━━━━━ Source material
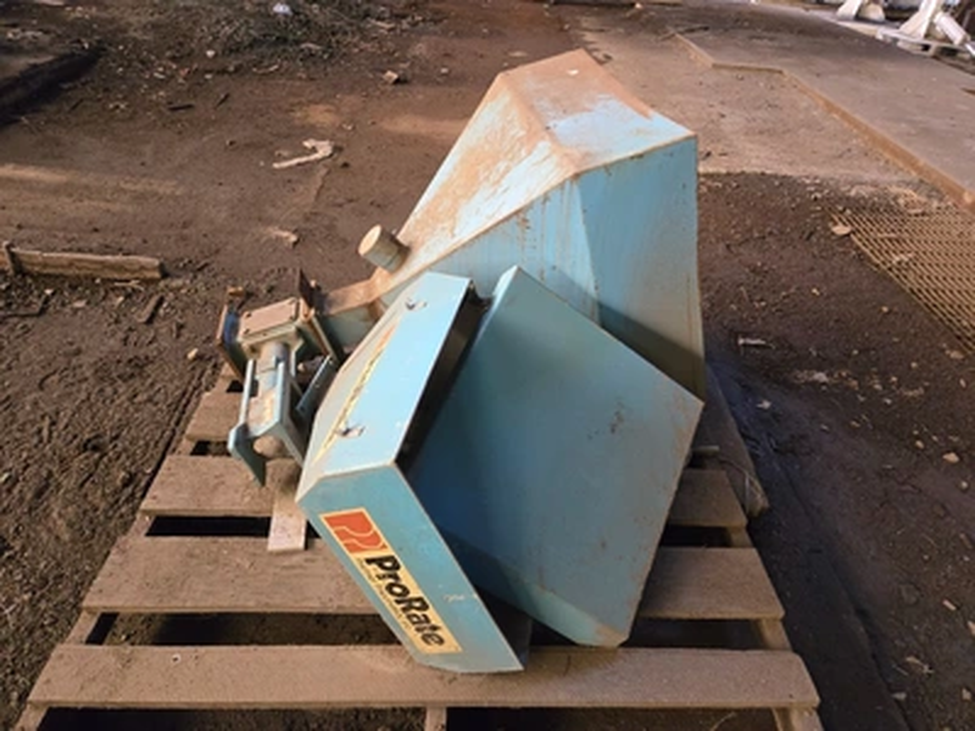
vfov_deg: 58.9
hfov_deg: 73.9
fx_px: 648
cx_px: 488
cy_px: 366
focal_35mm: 23
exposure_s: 1/120
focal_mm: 5.4
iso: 1000
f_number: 1.8
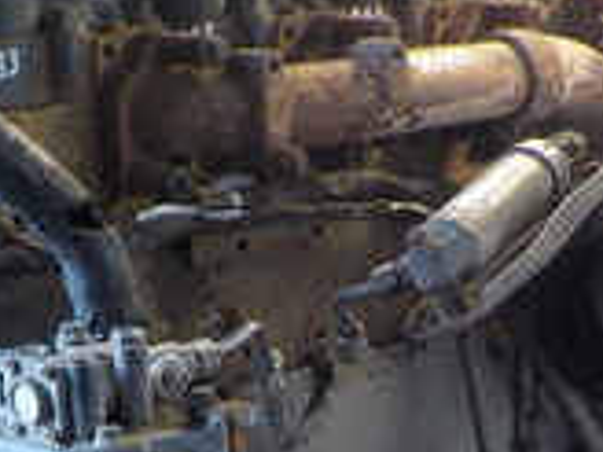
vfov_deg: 12.3
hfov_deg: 16.8
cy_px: 573
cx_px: 309
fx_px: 2038
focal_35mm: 117
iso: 400
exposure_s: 1/30
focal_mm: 4.1
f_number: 3.3
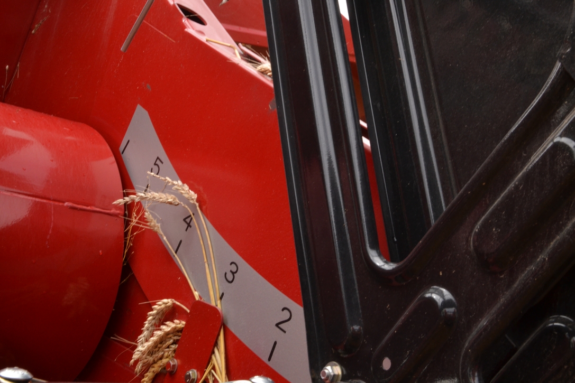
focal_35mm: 57
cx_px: 288
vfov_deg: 23.8
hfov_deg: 35.0
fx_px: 910
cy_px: 192
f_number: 22
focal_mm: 38
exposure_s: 1/60
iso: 800
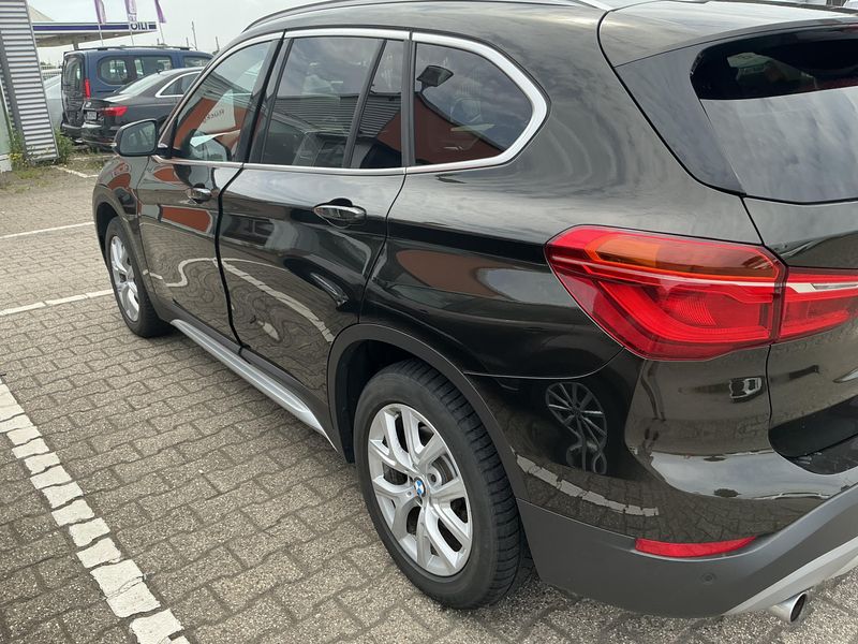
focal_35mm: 28
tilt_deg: -15.1
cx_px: 429
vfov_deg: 49.7
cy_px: 322
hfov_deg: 63.4
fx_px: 694
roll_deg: -2.0
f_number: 1.8
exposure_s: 1/574
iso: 25
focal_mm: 3
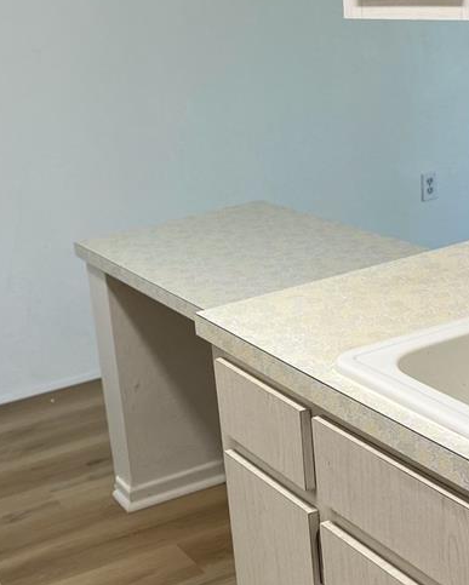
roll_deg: +7.4
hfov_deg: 24.1
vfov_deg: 29.9
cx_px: 150
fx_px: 1092
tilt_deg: -19.8
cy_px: 365
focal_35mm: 63
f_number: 1.8
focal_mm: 4.25
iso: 64
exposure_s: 1/60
━━━━━━━━━━
## Goal of the exercise
Would you restate the listing word for word and leave every picture out?

## Exercise answer
vfov_deg: 58.9
hfov_deg: 73.9
fx_px: 648
cx_px: 488
cy_px: 366
focal_35mm: 23
exposure_s: 1/120
focal_mm: 5.4
iso: 1000
f_number: 1.8
vfov_deg: 12.3
hfov_deg: 16.8
cy_px: 573
cx_px: 309
fx_px: 2038
focal_35mm: 117
iso: 400
exposure_s: 1/30
focal_mm: 4.1
f_number: 3.3
focal_35mm: 57
cx_px: 288
vfov_deg: 23.8
hfov_deg: 35.0
fx_px: 910
cy_px: 192
f_number: 22
focal_mm: 38
exposure_s: 1/60
iso: 800
focal_35mm: 28
tilt_deg: -15.1
cx_px: 429
vfov_deg: 49.7
cy_px: 322
hfov_deg: 63.4
fx_px: 694
roll_deg: -2.0
f_number: 1.8
exposure_s: 1/574
iso: 25
focal_mm: 3
roll_deg: +7.4
hfov_deg: 24.1
vfov_deg: 29.9
cx_px: 150
fx_px: 1092
tilt_deg: -19.8
cy_px: 365
focal_35mm: 63
f_number: 1.8
focal_mm: 4.25
iso: 64
exposure_s: 1/60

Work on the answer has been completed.